No, Rags is right. Take a look at this statistics wheel that I found. http://math.ucsd.edu/~crypto/Monty/images/wheel.jpg

In the wheel, the very middle circle represents the door in which the car is behind. It can either be door 1, door 2, or door 3, right? Now, take a look at the second circle. It represents the door that the player can choose. Once again, the player can either choose door 1, door 2, or door 3. In this case, the probability that the player will immediately choose the correct one is 1 out of 3, or 1/3. Finally, take a look at the last circle. This circle represents the door the can be opened. As you can see, the blue spaces represents the door that has the car behind it. So if the player was right from the very beginning, then the person will open either of the other two doors in which there is a goat behind it. If this was the case, then switching would be a bad option, and if you did do this, you would lose. Now, let's assume that from the start, the player chose an incorrect door with a goat behind it. As you can see, if that happens, there would only be one incorrect door left, and that is the door in which the person will open. If this is the case, switching would be the best option, and you would win if you did.
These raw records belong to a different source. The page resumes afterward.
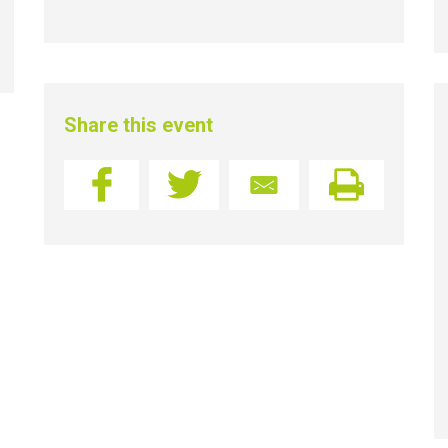
Share this event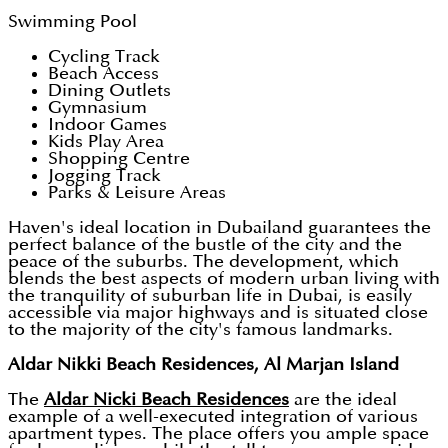
Swimming Pool
Cycling Track
Beach Access
Dining Outlets
Gymnasium
Indoor Games
Kids Play Area
Shopping Centre
Jogging Track
Parks & Leisure Areas
Haven's ideal location in Dubailand guarantees the
perfect balance of the bustle of the city and the
peace of the suburbs. The development, which
blends the best aspects of modern urban living with
the tranquility of suburban life in Dubai, is easily
accessible via major highways and is situated close
to the majority of the city's famous landmarks.
Aldar Nikki Beach Residences, Al Marjan Island
The
Aldar Nicki Beach Residences
are the ideal
example of a well-executed integration of various
apartment types. The place offers you ample space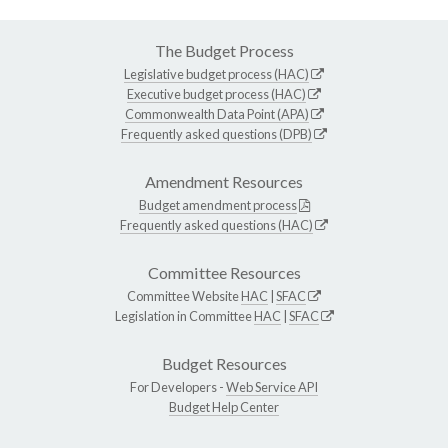
The Budget Process
Legislative budget process (HAC)
Executive budget process (HAC)
Commonwealth Data Point (APA)
Frequently asked questions (DPB)
Amendment Resources
Budget amendment process
Frequently asked questions (HAC)
Committee Resources
Committee Website
HAC
|
SFAC
Legislation in Committee
HAC
|
SFAC
Budget Resources
For Developers -
Web Service API
Budget Help Center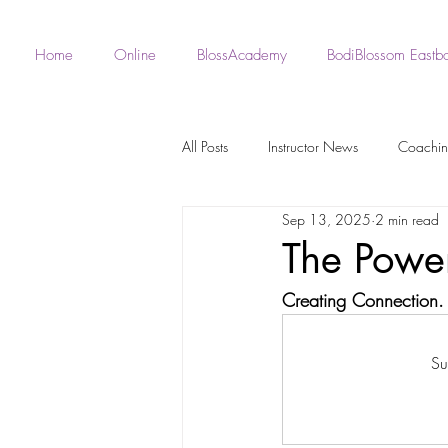
Home
Online
BlossAcademy
BodiBlossom Eastb
All Posts
Instructor News
Coachi
Sep 13, 2025
2 min read
Fan - BodiBlossom Routines
Robe 
The Powe
Creating Connection.
Instructor Choreography
Live Wo
Su
BodiBlossom Burlesque Routines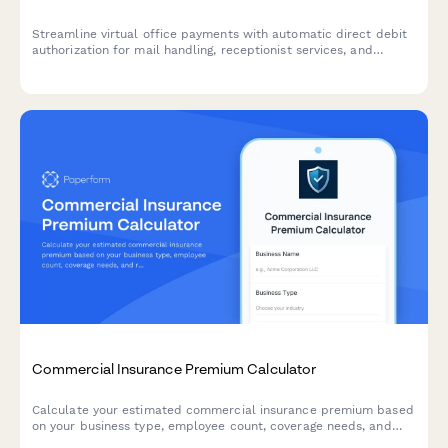
Streamline virtual office payments with automatic direct debit
authorization for mail handling, receptionist services, and
conference room allocations.
Commercial Insurance Premium Calculator
Calculate your estimated commercial insurance premium based
on your business type, employee count, coverage needs, and
risk factors. Get an instant quote tailored to your business.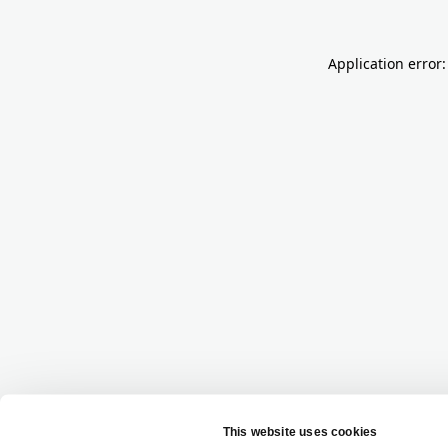
Application error: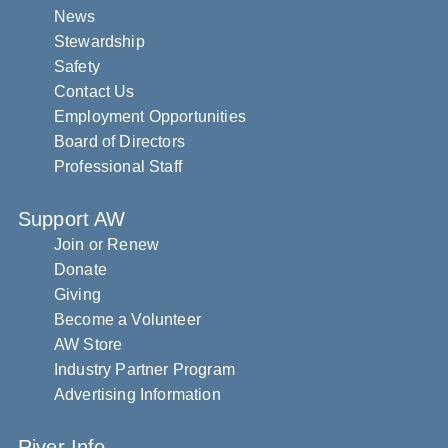
News
Stewardship
Safety
Contact Us
Employment Opportunities
Board of Directors
Professional Staff
Support AW
Join or Renew
Donate
Giving
Become a Volunteer
AW Store
Industry Partner Program
Advertising Information
River Info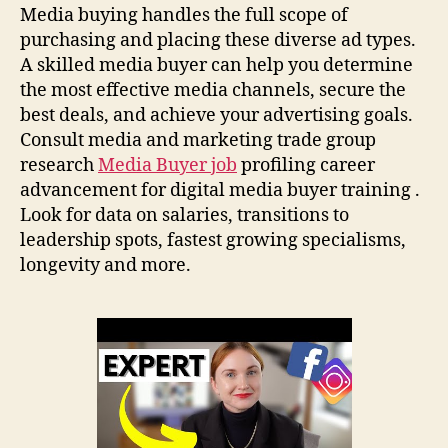
Media buying handles the full scope of
purchasing and placing these diverse ad types.
A skilled media buyer can help you determine
the most effective media channels, secure the
best deals, and achieve your advertising goals.
Consult media and marketing trade group
research
Media Buyer job
profiling career
advancement for digital media buyer training .
Look for data on salaries, transitions to
leadership spots, fastest growing specialisms,
longevity and more.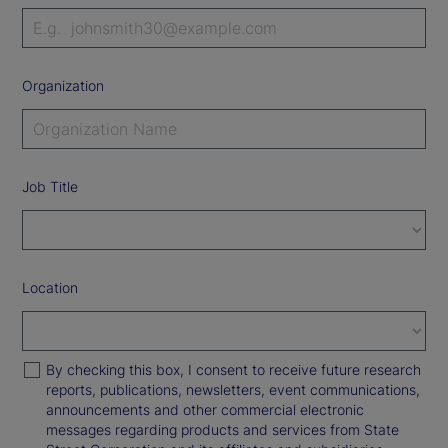
Organization
Job Title
Location
By checking this box, I consent to receive future research
reports, publications, newsletters, event communications,
announcements and other commercial electronic
messages regarding products and services from State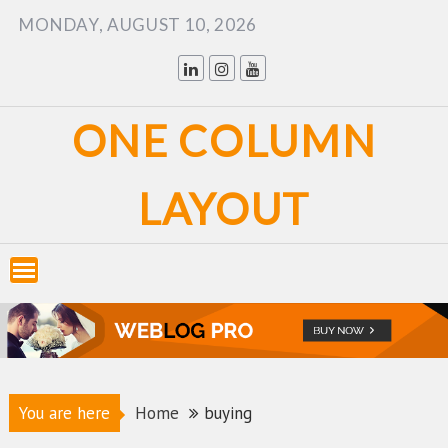
Skip
MONDAY, AUGUST 10, 2026
to
content
ONE COLUMN
LAYOUT
You are here
Home
buying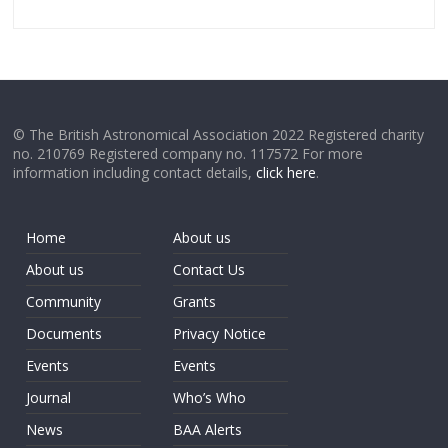
© The British Astronomical Association 2022 Registered charity
no. 210769 Registered company no. 117572 For more
information including contact details,
click here
.
Home
About us
About us
Contact Us
Community
Grants
Documents
Privacy Notice
Events
Events
Journal
Who’s Who
News
BAA Alerts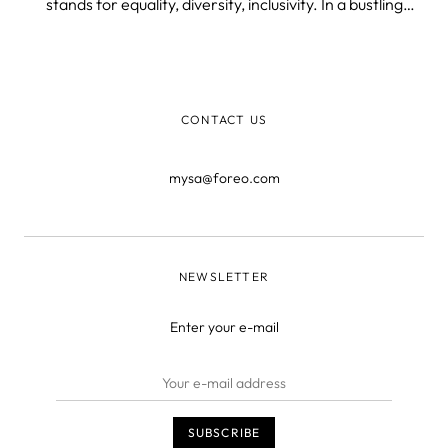
stands for equality, diversity, inclusivity. In a bustling
multicultural environment, the company celebrates
YOUniqueness and respects everyone’s right to be
different and true to themselves.
CONTACT US
mysa@foreo.com
NEWSLETTER
Enter your e-mail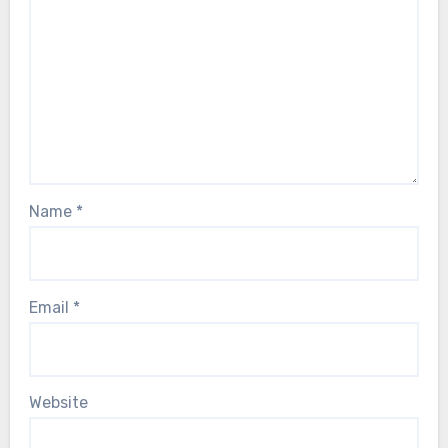
Name
*
Email
*
Website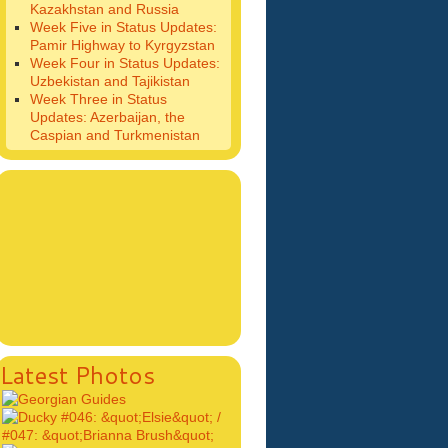
Kazakhstan and Russia
Week Five in Status Updates:
Pamir Highway to Kyrgyzstan
Week Four in Status Updates:
Uzbekistan and Tajikistan
Week Three in Status
Updates: Azerbaijan, the
Caspian and Turkmenistan
Latest Photos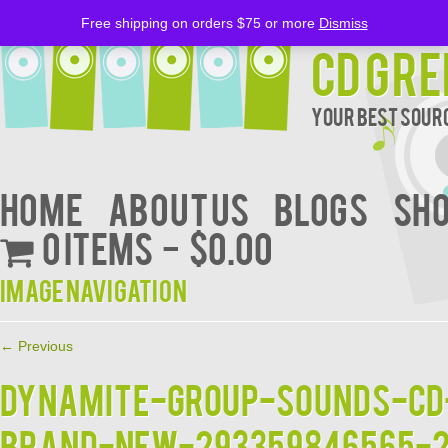
Free shipping on orders $75 or more
Dismiss
CD Gre
Your Best Sourc
Home
About Us
BLOGS
Sh
0 items
$0.00
Image navigation
← Previous
DYNAMITE-GROUP-SOUNDS-CD
BRAND-NEW-293359846565-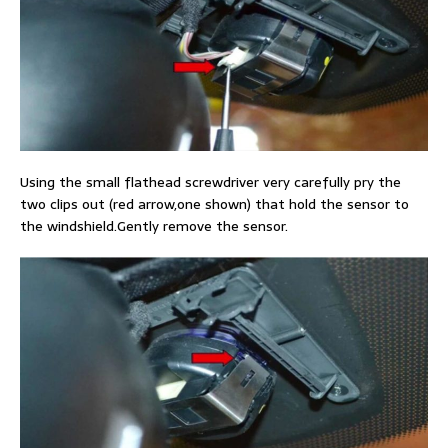
Using the small flathead screwdriver very carefully pry the
two clips out (red arrow,one shown) that hold the sensor to
the windshield.Gently remove the sensor.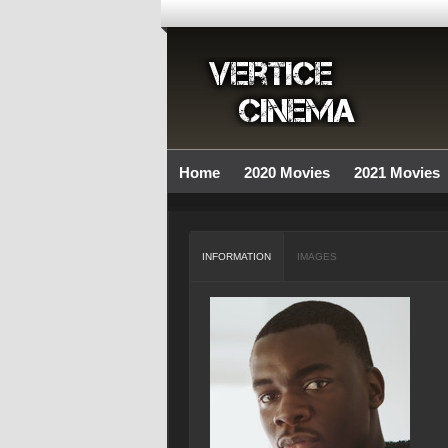
Home
2020 Movies
2021 Movies
INFORMATION
IMAGES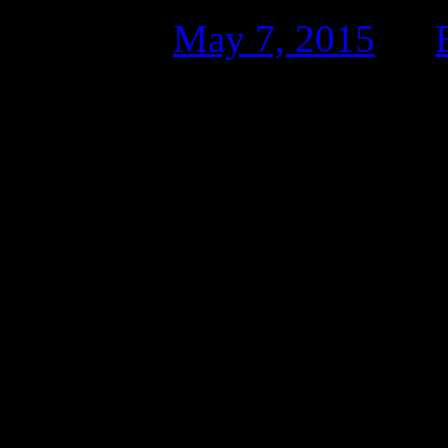
Posted on
May 7, 2015
by
Tyler turned, his throbbing 
she dabbed at his cheek wit
unbuckled in the backseat o
“You still pawing over him?
baritone.
“You want blood on your se
Tyler turned to his right to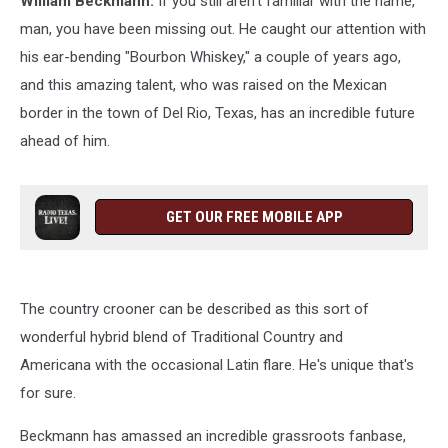
William Beckmann.
If you still aren't familiar with the name,
man, you have been missing out. He caught our attention with
his ear-bending "Bourbon Whiskey," a couple of years ago,
and this amazing talent, who was raised on the Mexican
border in the town of Del Rio, Texas, has an incredible future
ahead of him.
GET OUR FREE MOBILE APP
The country crooner can be described as this sort of
wonderful hybrid blend of Traditional Country and
Americana with the occasional Latin flare. He's unique that's
for sure.
Beckmann has amassed an incredible grassroots fanbase,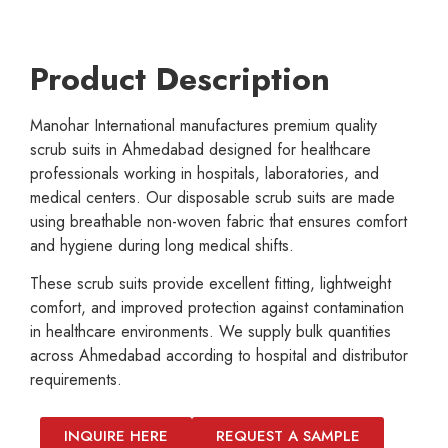
Product Description
Manohar International manufactures premium quality
scrub suits in Ahmedabad designed for healthcare
professionals working in hospitals, laboratories, and
medical centers. Our disposable scrub suits are made
using breathable non-woven fabric that ensures comfort
and hygiene during long medical shifts.
These scrub suits provide excellent fitting, lightweight
comfort, and improved protection against contamination
in healthcare environments. We supply bulk quantities
across Ahmedabad according to hospital and distributor
requirements.
INQUIRE HERE
REQUEST A SAMPLE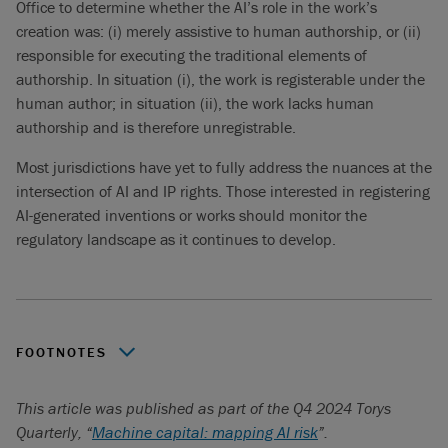
Office to determine whether the AI’s role in the work’s
creation was: (i) merely assistive to human authorship, or (ii)
responsible for executing the traditional elements of
authorship. In situation (i), the work is registerable under the
human author; in situation (ii), the work lacks human
authorship and is therefore unregistrable.
Most jurisdictions have yet to fully address the nuances at the
intersection of AI and IP rights. Those interested in registering
AI-generated inventions or works should monitor the
regulatory landscape as it continues to develop.
FOOTNOTES
With grateful acknowledgement of the contributions made
This article was published as part of the Q4 2024 Torys
by Torys articling student, Rachael Gregoris.
Quarterly, “
Machine capital: mapping AI risk
”.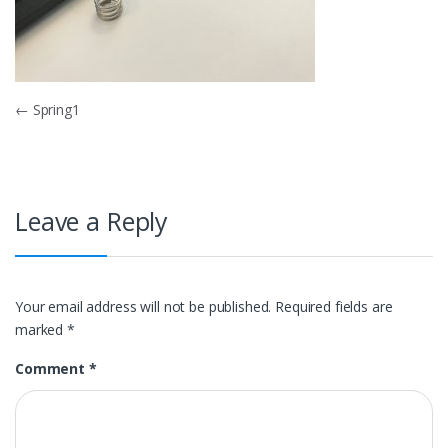
Post
←
Spring1
navigation
Leave a Reply
Your email address will not be published.
Required fields are
marked
*
Comment
*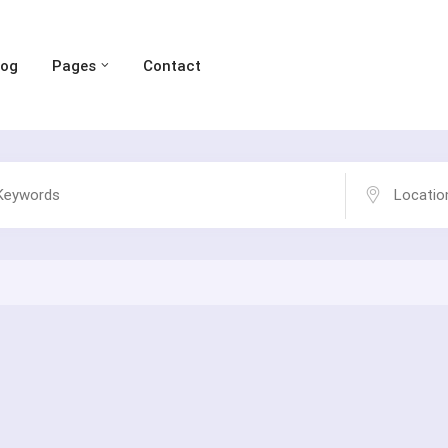
log
Pages
Contact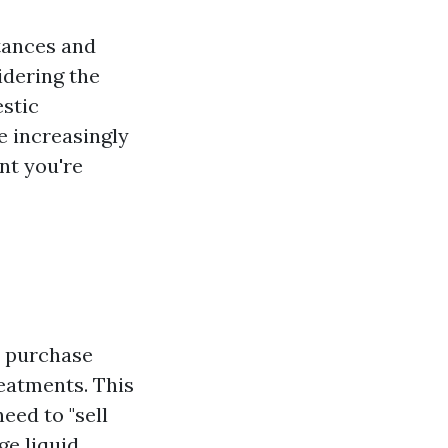
tances and
dering the
estic
e increasingly
nt you're
t purchase
eatments. This
eed to "sell
ge liquid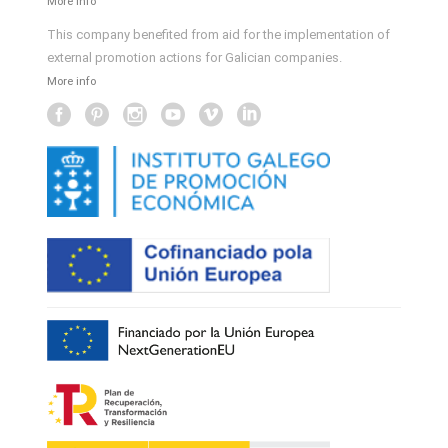
More info
This company benefited from aid for the implementation of
external promotion actions for Galician companies.
More info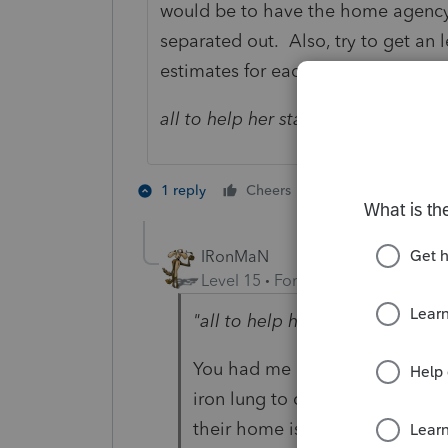
would be to have the home agency b
separated out. Also, try to get an l
estimates for each category.
all to help her stay in her home.
The
2 people like th
1 reply
Cheers
IRonMaN
Level 15
Forum|Forum|1 year ag
"all to help her stay in her hom
You had me up until that poin
iron lung to consider whether 
their home is medically neces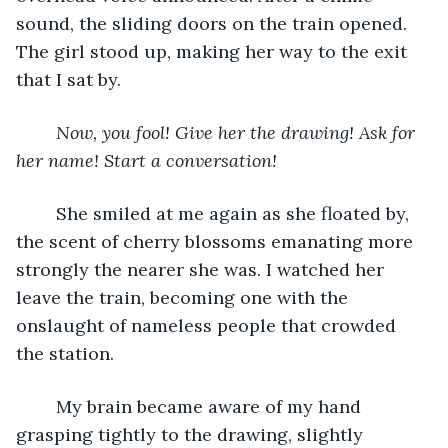
sound, the sliding doors on the train opened. 
The girl stood up, making her way to the exit 
that I sat by. 
Now, you fool! Give her the drawing! Ask for 
her name! Start a conversation!
	She smiled at me again as she floated by, 
the scent of cherry blossoms emanating more 
strongly the nearer she was. I watched her 
leave the train, becoming one with the 
onslaught of nameless people that crowded 
the station. 
	My brain became aware of my hand 
grasping tightly to the drawing, slightly 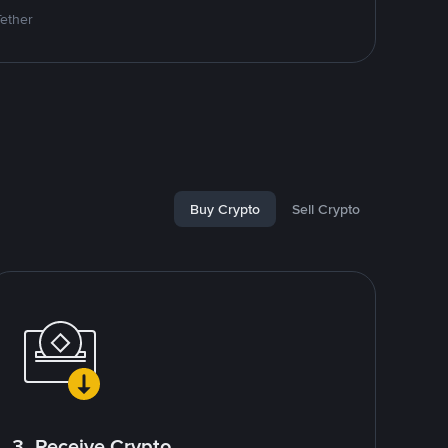
Tether
Buy Crypto
Sell Crypto
3. Receive Crypto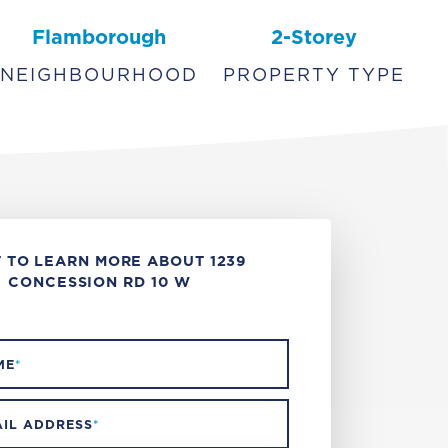
Flamborough
2-Storey
NEIGHBOURHOOD
PROPERTY TYPE
 TO LEARN MORE ABOUT 1239
CONCESSION RD 10 W
ME
*
IL ADDRESS
*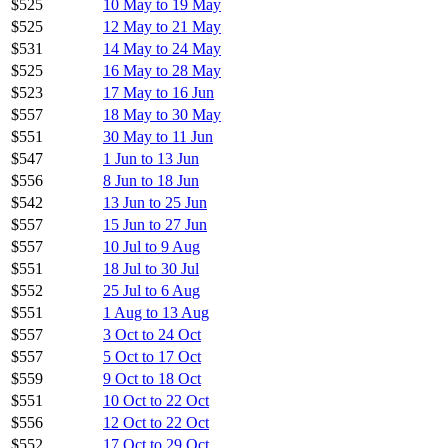
$525
10 May to 19 May
$525
12 May to 21 May
$531
14 May to 24 May
$525
16 May to 28 May
$523
17 May to 16 Jun
$557
18 May to 30 May
$551
30 May to 11 Jun
$547
1 Jun to 13 Jun
$556
8 Jun to 18 Jun
$542
13 Jun to 25 Jun
$557
15 Jun to 27 Jun
$557
10 Jul to 9 Aug
$551
18 Jul to 30 Jul
$552
25 Jul to 6 Aug
$551
1 Aug to 13 Aug
$557
3 Oct to 24 Oct
$557
5 Oct to 17 Oct
$559
9 Oct to 18 Oct
$551
10 Oct to 22 Oct
$556
12 Oct to 22 Oct
$552
17 Oct to 29 Oct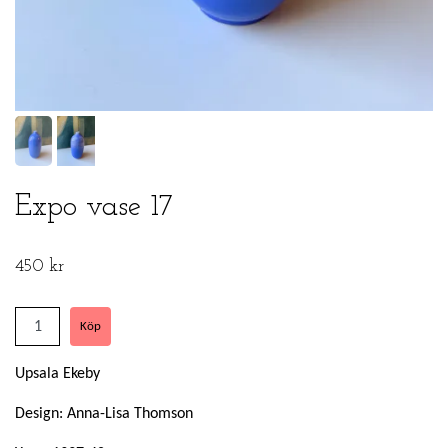
Expo vase 17
450 kr
Upsala Ekeby
Design: Anna-Lisa Thomson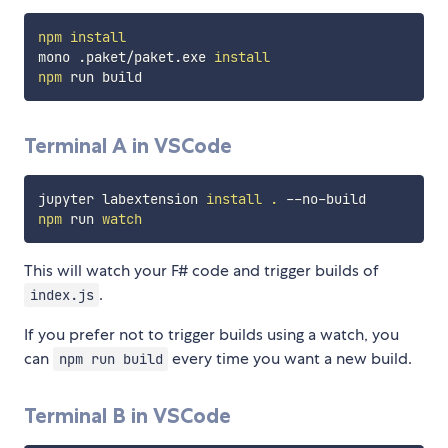
npm
install
mono .paket/paket.exe 
install
npm
Terminal A in VSCode
jupyter labextension 
install
.
npm
 run 
watch
This will watch your F# code and trigger builds of
.
index.js
If you prefer not to trigger builds using a watch, you
can
every time you want a new build.
npm run build
Terminal B in VSCode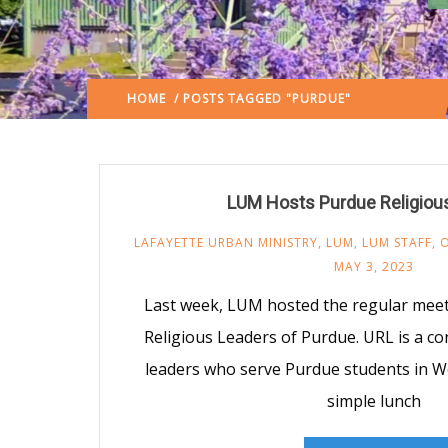
HOME
/ POSTS TAGGED "PURDUE"
(: PAGE 3)
LUM Hosts Purdue Religiou
LAFAYETTE URBAN MINISTRY
,
LUM
,
LUM STAFF
,
MAY 3, 2023
Last week, LUM hosted the regular meeti
Religious Leaders of Purdue. URL is a co
leaders who serve Purdue students in We
simple lunch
Take a look at the amount of red spaces, which signify an incorrect door. There are four of them. Therefore, from the start, you have a 2 out of 3, or 2/3 chance of choosing a wrong door. And if you do choose a wrong door, then switching would mean that you would win the car, right? So, you have a 2/3 chance of winning if you switch. Also take notice as how there are twice as many red spaces as there are blue spaces. This makes sense because the odds of winning if you switch is double the odds of winning if you don't switch: they are 2/3 and 1/3 respectively.